Dr. Ruperto Sombilon of the NBI Forensic Division said Dayne Buenaflor, 3, and James Naraga, 4, may have “suffered terrible thirst before losing consciousness and, from there, tuloy-tuloy na (it was inevitable).”

They may have died “in a matter of hours,” he told the Inquirer on Wednesday.

Sombilon stated the exact cause of death as “cardiac respiratory arrest compatible with electrolyte imbalance due to severe dehydration.”

He also noted that the children were reported missing at the height of summer, March 27, the heat thus affecting their bodies’ ability to retain water.

The doctor said he found no signs of injury on the bodies. The heat inside the car also “mummified the skin tissues, but the internal organs had already decomposed.”

Meanwhile, Taguig police chief Senior Supt. Arthur Asis stuck to an earlier theory that the boys locked themselves up in the car by accident after wandering into a private parking lot on Dama de Noche Street, Barangay Wawa, not far from their homes.

“The kids may have gotten inside the car to play, then got locked in and fell asleep. In a closed space, they may have inhaled chemicals under the heat of the sun,” Asis said.

The black Mercedes Benz (UGX-606) belonged to Butch Valenzuela, whose family also owns the lot where four cars damaged by storms were parked. Asis said Valenzuela had admitted that the car’s lock mechanism was already faulty.

But Dayne’s mother Analyn, 25, found it hard to believe that the boys just got themselves trapped. “I don’t think my son could have opened a car door,” she told the Inquirer in an interview at Dayne’s wake Wednesday.

[Keypoint text descriptions]
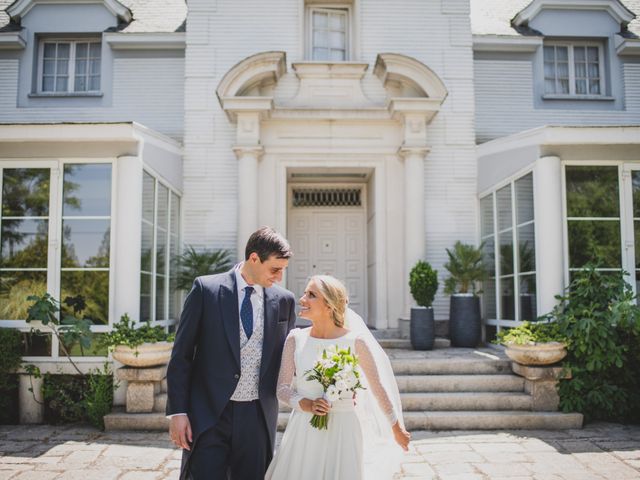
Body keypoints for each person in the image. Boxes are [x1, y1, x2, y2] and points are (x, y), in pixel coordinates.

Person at [166, 226, 297, 480]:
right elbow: (181, 355)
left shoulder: (285, 300)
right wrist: (178, 412)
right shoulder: (206, 290)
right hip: (209, 414)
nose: (279, 277)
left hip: (257, 417)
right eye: (275, 269)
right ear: (254, 258)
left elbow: (291, 358)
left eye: (283, 270)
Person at [265, 275, 410, 480]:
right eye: (305, 293)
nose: (302, 299)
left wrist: (396, 428)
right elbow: (282, 388)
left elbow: (377, 388)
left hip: (345, 430)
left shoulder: (355, 342)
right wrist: (305, 403)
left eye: (311, 295)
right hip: (304, 429)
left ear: (329, 305)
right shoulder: (295, 339)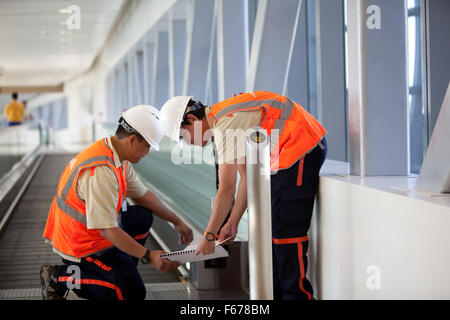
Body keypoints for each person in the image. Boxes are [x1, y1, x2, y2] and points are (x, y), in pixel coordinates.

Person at [160, 91, 327, 300]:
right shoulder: (224, 120)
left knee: (286, 234)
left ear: (192, 120)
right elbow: (247, 175)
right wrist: (232, 222)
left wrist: (209, 236)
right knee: (274, 231)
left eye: (183, 137)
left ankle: (297, 296)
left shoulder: (224, 125)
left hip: (300, 147)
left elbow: (227, 189)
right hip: (285, 156)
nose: (188, 143)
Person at [41, 105, 193, 300]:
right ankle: (58, 276)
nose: (147, 152)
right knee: (130, 291)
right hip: (80, 245)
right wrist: (148, 255)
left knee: (142, 215)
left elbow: (144, 196)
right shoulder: (101, 171)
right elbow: (108, 230)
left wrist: (177, 221)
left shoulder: (116, 155)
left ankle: (121, 267)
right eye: (146, 146)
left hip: (96, 233)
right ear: (132, 139)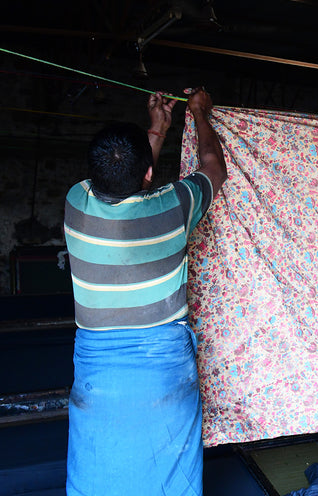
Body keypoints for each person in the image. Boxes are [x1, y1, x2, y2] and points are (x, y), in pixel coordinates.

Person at [63, 87, 227, 496]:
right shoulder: (174, 207)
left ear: (92, 174)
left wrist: (157, 129)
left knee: (99, 465)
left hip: (98, 374)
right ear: (149, 174)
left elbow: (129, 180)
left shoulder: (76, 202)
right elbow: (214, 167)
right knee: (171, 471)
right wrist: (200, 114)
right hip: (164, 367)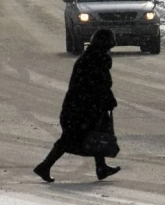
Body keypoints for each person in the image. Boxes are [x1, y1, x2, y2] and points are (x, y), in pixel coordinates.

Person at [34, 29, 121, 182]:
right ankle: (45, 166)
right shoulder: (97, 59)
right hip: (83, 108)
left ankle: (101, 167)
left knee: (96, 135)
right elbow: (99, 85)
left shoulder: (91, 57)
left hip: (80, 106)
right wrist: (105, 100)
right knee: (74, 138)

• **REQUIREMENT A**
Can you reproduce word for word the part of the news report on the two boys found in the car that opens with the words containing "He also noted" and closes with "to retain water."?
• **REQUIREMENT B**
How would the news report on the two boys found dead in the car go on after its last sentence?

• **EXERCISE OUTPUT A**
He also noted that the children were reported missing at the height of summer, March 27, the heat thus affecting their bodies’ ability to retain water.

• **EXERCISE OUTPUT B**
“He’s smart. He would have shouted (if indeed he was locked in) and pounded on the windows. Someone would have noticed,” she stressed.

The mother said she had searched the entire barangay after Dayne went missing around 10 a.m. on March 27, and that one of the places she immediately checked was the parking lot “since a lot of children play there.”

“I even looked underneath the cars,” she said.

Analyn also recalled that an hour after Dayne went missing, vendors in nearby Barangay San Miguel told her that they saw two boys holding hands along the C6 Road dike. The vendors described one of the boys as wearing a light blue shirt, which matched Dayne’s clothing the last time she saw him.

She said she had searched as far as Mindoro province, thinking her son may have been kidnapped by a crime syndicate.

Analyn started tearing up as she recalled her last moments with Dayne. “He had just bought two (bottles of) Coke from the store. One for him, and one for me. ‘Mama, this is for you,’ he said.”

The boy would have turned four on March 31, four days after he went missing.